Brussels - The European Council on Refugees and Exiles (ECRE) has called on the EU to halt the deportation of asylum seekers to Greece as the Greek authorities in 2007 didn't grant protection to one refugee from Afghanistan or Iraq, the council said Thursday in Brussels. According to ECRE, which represents 63 European refugee- assisting organizations, while Germany, Sweden and Cyprus have accepted over 80 per cent of Iraqi asylum seekers as refugees, Greece's acceptance rate amounts to 0 per cent.
The EU regulation, known as the Dublin system, stipulates that the member country of the first point of entry decides on the fate of asylum seekers within the European Union (EU).
"By requiring that those fleeing persecution must claim asylum in the first EU country they reach, the Dublin system fails to take account of the fact that a person's chance of being recognised as a refugee varies hugely from one EU country to another.
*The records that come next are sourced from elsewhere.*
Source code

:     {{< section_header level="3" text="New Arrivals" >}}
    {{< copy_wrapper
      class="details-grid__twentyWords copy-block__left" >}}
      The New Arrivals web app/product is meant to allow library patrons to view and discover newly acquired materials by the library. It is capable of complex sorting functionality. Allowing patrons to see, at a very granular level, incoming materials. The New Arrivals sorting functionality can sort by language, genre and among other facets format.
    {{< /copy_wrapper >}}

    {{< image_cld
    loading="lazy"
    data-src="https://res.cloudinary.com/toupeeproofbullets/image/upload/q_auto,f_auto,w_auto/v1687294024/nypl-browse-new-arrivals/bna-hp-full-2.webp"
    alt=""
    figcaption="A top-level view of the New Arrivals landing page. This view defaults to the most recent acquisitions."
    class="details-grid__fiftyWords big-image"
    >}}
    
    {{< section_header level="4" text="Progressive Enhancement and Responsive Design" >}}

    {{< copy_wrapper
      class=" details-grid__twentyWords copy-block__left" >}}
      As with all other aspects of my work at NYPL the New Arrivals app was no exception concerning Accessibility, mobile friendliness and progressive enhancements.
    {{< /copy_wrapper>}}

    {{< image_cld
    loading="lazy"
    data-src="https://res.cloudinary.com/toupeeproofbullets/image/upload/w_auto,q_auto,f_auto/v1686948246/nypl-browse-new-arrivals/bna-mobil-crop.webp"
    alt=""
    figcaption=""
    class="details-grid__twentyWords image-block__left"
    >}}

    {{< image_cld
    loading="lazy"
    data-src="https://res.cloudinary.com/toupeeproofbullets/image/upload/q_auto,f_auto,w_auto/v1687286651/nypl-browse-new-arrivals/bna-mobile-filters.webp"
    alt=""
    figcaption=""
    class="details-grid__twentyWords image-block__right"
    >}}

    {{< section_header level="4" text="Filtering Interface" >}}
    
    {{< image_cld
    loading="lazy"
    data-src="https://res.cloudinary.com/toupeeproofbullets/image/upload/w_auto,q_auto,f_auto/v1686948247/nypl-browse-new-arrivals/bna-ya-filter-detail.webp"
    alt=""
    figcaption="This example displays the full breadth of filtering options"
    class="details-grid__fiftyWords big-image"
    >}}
Greece is not a safe place for those in need of protection," said Secretary General of ECRE, Bjarte Vandvik.
Norway stopped sending refugees to Greece in February, and according to ECRE, EU states should follow this example.
According to ECRE, the Norwegian authorities' decision arose from "new information about the violation of asylum seekers' rights in Greece."
ECRE also referred to a memorandum of the European Parliament's Committee for Civil Liberties, Justice and Home Affairs that admonished Greece for to its inhuman treatment of asylum seekers who were being kept as virtual prisoners.
Last autumn, the German human rights association Pro Asyl presented an investigation documenting the systematic ill-treatment of newly-arrived refugees and Amnesty International has also criticized human rights abuses in Greek asylum procedures, ECRE says.
"Ten years on, the Dublin system still isn't achieving its aim - thus failing refugees and member states. The EU can surely find a better system than the current one which bounces vulnerable refugees around Europe like ping pong balls, with devastating consequences for those unlucky enough to land in countries with lack proper asylum systems," added Vandvik.